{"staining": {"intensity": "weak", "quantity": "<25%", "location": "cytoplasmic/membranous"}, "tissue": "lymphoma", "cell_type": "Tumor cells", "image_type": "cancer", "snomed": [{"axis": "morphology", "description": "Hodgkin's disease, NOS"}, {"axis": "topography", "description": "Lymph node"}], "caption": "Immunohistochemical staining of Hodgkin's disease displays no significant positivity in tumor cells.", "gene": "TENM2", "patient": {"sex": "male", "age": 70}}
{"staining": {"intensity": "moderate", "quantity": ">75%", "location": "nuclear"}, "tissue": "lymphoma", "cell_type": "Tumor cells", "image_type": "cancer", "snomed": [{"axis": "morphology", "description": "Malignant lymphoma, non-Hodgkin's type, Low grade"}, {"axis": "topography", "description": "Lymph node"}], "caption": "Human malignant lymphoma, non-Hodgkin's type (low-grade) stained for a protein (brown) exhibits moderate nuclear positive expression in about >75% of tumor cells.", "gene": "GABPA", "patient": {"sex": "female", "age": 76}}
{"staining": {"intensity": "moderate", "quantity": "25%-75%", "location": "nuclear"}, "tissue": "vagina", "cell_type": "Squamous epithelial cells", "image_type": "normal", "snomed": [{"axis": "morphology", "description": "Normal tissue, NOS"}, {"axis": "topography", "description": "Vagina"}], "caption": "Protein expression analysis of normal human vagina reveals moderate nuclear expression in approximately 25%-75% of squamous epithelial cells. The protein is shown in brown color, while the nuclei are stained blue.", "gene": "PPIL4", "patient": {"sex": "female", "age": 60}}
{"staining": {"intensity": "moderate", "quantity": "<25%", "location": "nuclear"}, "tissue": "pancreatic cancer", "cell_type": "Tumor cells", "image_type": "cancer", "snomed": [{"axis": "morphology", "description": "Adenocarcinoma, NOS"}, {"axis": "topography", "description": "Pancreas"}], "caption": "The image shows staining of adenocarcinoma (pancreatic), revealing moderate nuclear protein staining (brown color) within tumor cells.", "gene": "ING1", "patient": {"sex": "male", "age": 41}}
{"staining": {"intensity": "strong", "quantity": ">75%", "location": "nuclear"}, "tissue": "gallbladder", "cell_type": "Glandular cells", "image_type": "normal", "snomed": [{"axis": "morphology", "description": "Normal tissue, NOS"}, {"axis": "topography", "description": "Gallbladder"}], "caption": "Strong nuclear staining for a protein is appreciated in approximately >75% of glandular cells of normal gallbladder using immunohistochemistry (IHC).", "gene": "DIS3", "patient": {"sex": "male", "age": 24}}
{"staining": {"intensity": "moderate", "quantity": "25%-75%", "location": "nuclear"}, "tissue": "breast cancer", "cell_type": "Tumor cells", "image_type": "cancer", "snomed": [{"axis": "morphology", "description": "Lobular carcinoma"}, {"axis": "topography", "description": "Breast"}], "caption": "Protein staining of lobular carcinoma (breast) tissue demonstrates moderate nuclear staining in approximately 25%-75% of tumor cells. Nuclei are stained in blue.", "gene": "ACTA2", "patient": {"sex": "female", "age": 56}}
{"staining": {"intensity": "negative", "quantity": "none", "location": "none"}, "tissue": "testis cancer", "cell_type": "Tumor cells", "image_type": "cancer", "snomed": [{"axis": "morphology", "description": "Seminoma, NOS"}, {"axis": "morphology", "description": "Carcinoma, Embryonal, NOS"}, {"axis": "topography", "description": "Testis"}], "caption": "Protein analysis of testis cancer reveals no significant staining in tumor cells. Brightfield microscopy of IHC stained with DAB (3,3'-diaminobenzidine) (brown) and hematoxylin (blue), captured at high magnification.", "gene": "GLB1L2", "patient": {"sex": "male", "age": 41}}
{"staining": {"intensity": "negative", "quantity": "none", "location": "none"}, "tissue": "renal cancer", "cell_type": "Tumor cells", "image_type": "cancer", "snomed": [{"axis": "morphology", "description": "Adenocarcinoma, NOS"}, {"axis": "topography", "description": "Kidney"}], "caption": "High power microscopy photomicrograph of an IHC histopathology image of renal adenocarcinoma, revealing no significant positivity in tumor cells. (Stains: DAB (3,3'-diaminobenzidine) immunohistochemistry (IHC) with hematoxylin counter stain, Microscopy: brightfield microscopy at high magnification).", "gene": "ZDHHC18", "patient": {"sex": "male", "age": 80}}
---*---
§ **EXERCISE**
An exact copy of every record is needed, so retype them all.

§ **ANSWER**
{"staining": {"intensity": "weak", "quantity": "<25%", "location": "cytoplasmic/membranous"}, "tissue": "lymphoma", "cell_type": "Tumor cells", "image_type": "cancer", "snomed": [{"axis": "morphology", "description": "Hodgkin's disease, NOS"}, {"axis": "topography", "description": "Lymph node"}], "caption": "Immunohistochemical staining of Hodgkin's disease displays no significant positivity in tumor cells.", "gene": "TENM2", "patient": {"sex": "male", "age": 70}}
{"staining": {"intensity": "moderate", "quantity": ">75%", "location": "nuclear"}, "tissue": "lymphoma", "cell_type": "Tumor cells", "image_type": "cancer", "snomed": [{"axis": "morphology", "description": "Malignant lymphoma, non-Hodgkin's type, Low grade"}, {"axis": "topography", "description": "Lymph node"}], "caption": "Human malignant lymphoma, non-Hodgkin's type (low-grade) stained for a protein (brown) exhibits moderate nuclear positive expression in about >75% of tumor cells.", "gene": "GABPA", "patient": {"sex": "female", "age": 76}}
{"staining": {"intensity": "moderate", "quantity": "25%-75%", "location": "nuclear"}, "tissue": "vagina", "cell_type": "Squamous epithelial cells", "image_type": "normal", "snomed": [{"axis": "morphology", "description": "Normal tissue, NOS"}, {"axis": "topography", "description": "Vagina"}], "caption": "Protein expression analysis of normal human vagina reveals moderate nuclear expression in approximately 25%-75% of squamous epithelial cells. The protein is shown in brown color, while the nuclei are stained blue.", "gene": "PPIL4", "patient": {"sex": "female", "age": 60}}
{"staining": {"intensity": "moderate", "quantity": "<25%", "location": "nuclear"}, "tissue": "pancreatic cancer", "cell_type": "Tumor cells", "image_type": "cancer", "snomed": [{"axis": "morphology", "description": "Adenocarcinoma, NOS"}, {"axis": "topography", "description": "Pancreas"}], "caption": "The image shows staining of adenocarcinoma (pancreatic), revealing moderate nuclear protein staining (brown color) within tumor cells.", "gene": "ING1", "patient": {"sex": "male", "age": 41}}
{"staining": {"intensity": "strong", "quantity": ">75%", "location": "nuclear"}, "tissue": "gallbladder", "cell_type": "Glandular cells", "image_type": "normal", "snomed": [{"axis": "morphology", "description": "Normal tissue, NOS"}, {"axis": "topography", "description": "Gallbladder"}], "caption": "Strong nuclear staining for a protein is appreciated in approximately >75% of glandular cells of normal gallbladder using immunohistochemistry (IHC).", "gene": "DIS3", "patient": {"sex": "male", "age": 24}}
{"staining": {"intensity": "moderate", "quantity": "25%-75%", "location": "nuclear"}, "tissue": "breast cancer", "cell_type": "Tumor cells", "image_type": "cancer", "snomed": [{"axis": "morphology", "description": "Lobular carcinoma"}, {"axis": "topography", "description": "Breast"}], "caption": "Protein staining of lobular carcinoma (breast) tissue demonstrates moderate nuclear staining in approximately 25%-75% of tumor cells. Nuclei are stained in blue.", "gene": "ACTA2", "patient": {"sex": "female", "age": 56}}
{"staining": {"intensity": "negative", "quantity": "none", "location": "none"}, "tissue": "testis cancer", "cell_type": "Tumor cells", "image_type": "cancer", "snomed": [{"axis": "morphology", "description": "Seminoma, NOS"}, {"axis": "morphology", "description": "Carcinoma, Embryonal, NOS"}, {"axis": "topography", "description": "Testis"}], "caption": "Protein analysis of testis cancer reveals no significant staining in tumor cells. Brightfield microscopy of IHC stained with DAB (3,3'-diaminobenzidine) (brown) and hematoxylin (blue), captured at high magnification.", "gene": "GLB1L2", "patient": {"sex": "male", "age": 41}}
{"staining": {"intensity": "negative", "quantity": "none", "location": "none"}, "tissue": "renal cancer", "cell_type": "Tumor cells", "image_type": "cancer", "snomed": [{"axis": "morphology", "description": "Adenocarcinoma, NOS"}, {"axis": "topography", "description": "Kidney"}], "caption": "High power microscopy photomicrograph of an IHC histopathology image of renal adenocarcinoma, revealing no significant positivity in tumor cells. (Stains: DAB (3,3'-diaminobenzidine) immunohistochemistry (IHC) with hematoxylin counter stain, Microscopy: brightfield microscopy at high magnification).", "gene": "ZDHHC18", "patient": {"sex": "male", "age": 80}}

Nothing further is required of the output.